## Plain-text document sources

--------------------

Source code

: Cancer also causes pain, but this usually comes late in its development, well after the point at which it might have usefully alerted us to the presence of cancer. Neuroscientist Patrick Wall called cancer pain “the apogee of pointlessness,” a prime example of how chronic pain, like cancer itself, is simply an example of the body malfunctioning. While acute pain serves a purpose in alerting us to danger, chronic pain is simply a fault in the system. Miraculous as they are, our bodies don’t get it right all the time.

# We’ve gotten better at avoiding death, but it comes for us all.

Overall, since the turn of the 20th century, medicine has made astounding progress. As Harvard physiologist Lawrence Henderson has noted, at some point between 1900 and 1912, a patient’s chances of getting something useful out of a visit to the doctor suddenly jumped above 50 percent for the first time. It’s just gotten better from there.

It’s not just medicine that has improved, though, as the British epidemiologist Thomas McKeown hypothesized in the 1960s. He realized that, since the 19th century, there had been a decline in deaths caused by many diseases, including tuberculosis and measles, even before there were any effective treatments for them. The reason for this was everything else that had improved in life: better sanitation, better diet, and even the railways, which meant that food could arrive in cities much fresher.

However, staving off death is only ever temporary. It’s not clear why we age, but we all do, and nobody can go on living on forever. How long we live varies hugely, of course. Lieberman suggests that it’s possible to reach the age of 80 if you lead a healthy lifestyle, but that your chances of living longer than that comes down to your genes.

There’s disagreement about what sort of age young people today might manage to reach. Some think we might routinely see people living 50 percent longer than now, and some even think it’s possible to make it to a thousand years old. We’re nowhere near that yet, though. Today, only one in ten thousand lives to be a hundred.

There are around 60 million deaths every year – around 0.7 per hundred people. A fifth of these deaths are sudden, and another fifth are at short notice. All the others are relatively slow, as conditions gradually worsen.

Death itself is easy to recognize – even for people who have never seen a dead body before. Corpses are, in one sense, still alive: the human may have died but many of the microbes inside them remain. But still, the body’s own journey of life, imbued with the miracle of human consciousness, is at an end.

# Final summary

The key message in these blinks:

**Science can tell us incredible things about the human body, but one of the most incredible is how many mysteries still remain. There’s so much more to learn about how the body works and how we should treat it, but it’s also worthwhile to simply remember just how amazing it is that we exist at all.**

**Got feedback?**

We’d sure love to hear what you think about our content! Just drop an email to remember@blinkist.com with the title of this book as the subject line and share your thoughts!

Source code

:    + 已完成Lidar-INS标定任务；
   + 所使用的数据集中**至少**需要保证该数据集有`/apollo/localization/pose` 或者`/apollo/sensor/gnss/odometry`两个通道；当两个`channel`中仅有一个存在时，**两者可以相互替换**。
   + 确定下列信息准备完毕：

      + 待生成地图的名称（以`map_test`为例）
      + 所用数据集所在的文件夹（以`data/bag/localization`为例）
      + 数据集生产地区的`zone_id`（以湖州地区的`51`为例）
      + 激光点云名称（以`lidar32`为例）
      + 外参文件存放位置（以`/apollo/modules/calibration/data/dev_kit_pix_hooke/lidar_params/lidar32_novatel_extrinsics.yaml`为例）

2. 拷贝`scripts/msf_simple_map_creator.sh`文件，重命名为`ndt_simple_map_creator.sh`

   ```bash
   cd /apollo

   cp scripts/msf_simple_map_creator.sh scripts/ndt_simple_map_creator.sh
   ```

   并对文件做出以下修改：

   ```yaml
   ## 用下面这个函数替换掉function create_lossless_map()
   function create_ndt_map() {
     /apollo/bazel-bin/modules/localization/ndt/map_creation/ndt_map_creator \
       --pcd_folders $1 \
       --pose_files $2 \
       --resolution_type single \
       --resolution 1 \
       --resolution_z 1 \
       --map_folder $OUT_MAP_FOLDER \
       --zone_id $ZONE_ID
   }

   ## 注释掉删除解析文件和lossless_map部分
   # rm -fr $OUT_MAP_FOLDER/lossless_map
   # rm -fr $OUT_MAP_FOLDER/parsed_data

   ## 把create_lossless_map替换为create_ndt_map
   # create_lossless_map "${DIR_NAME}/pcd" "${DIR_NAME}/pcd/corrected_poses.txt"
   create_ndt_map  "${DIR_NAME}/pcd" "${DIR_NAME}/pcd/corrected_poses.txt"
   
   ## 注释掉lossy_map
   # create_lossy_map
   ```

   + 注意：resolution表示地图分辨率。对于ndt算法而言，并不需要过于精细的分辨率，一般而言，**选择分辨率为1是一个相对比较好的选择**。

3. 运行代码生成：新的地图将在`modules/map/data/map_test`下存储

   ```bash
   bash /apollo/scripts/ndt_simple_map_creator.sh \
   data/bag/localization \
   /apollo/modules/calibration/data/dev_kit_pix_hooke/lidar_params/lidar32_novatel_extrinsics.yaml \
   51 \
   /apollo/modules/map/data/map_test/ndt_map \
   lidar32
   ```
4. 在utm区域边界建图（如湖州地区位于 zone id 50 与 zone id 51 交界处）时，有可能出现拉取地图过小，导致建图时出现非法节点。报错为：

--------------------

## What to produce
Check each line of the records above, and copy those that hold the word "still".

## Exercise response
Death itself is easy to recognize – even for people who have never seen a dead body before. Corpses are, in one sense, still alive: the human may have died but many of the microbes inside them remain. But still, the body’s own journey of life, imbued with the miracle of human consciousness, is at an end.
**Science can tell us incredible things about the human body, but one of the most incredible is how many mysteries still remain. There’s so much more to learn about how the body works and how we should treat it, but it’s also worthwhile to simply remember just how amazing it is that we exist at all.**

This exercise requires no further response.